(EXERCISE DATA)

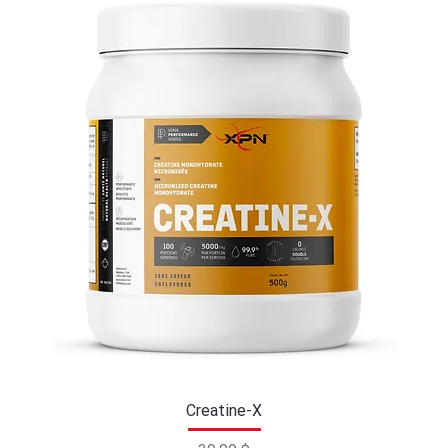
Creatine-X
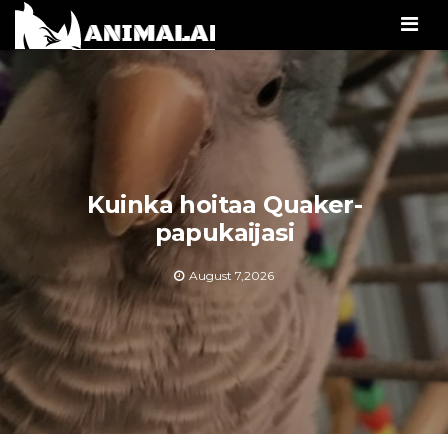
Men
Kuinka hoitaa Quaker-
papukaijasi
August 7,2026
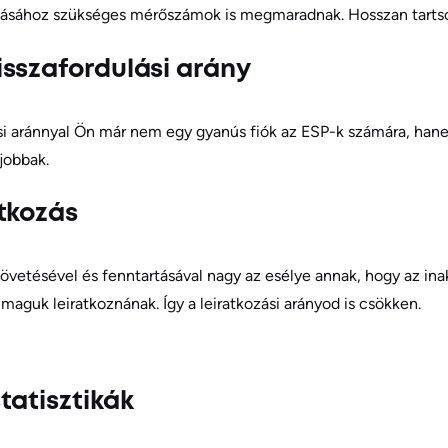
ításához szükséges mérőszámok is megmaradnak. Hosszan tartso
sszafordulási arány
si aránnyal Ön már nem egy gyanús fiók az ESP-k számára, han
jobbak.
tkozás
követésével és fenntartásával nagy az esélye annak, hogy az in
k maguk leiratkoznának. Így a leiratkozási arányod is csökken.
tatisztikák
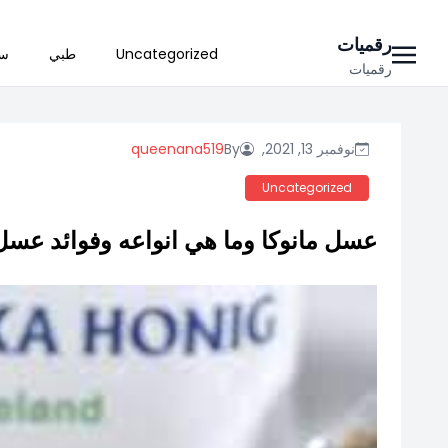
Ski
رقميات
Uncategorized
طبي
سي
t
رقميات
conten
نوفمبر 13, 2021,
By
queenana519
Uncategorized
عسل مانوكا وما هي انواعه وفوائد عسل 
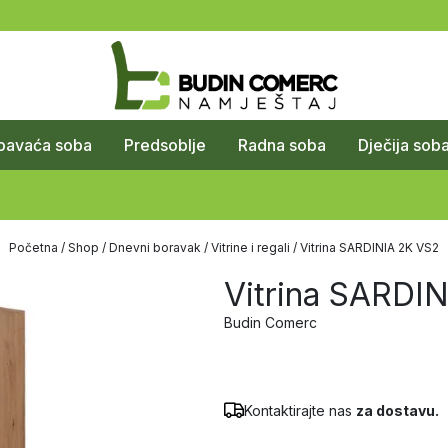
pavaća soba
Predsoblje
Radna soba
Dječija sob
Početna
/
Shop
/
Dnevni boravak
/
Vitrine i regali
/ Vitrina SARDINIA 2K VS2
Vitrina SARDI
Budin Comerc
Kontaktirajte nas
za dostavu.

(End EXERCISE DATA)

Print again the material above, limited to the lines from the one holding "Vitrine i regali" through the last, inclusive.

Vitrine i regali
/ Vitrina SARDINIA 2K VS2
Vitrina SARDI
Budin Comerc
Kontaktirajte nas
za dostavu.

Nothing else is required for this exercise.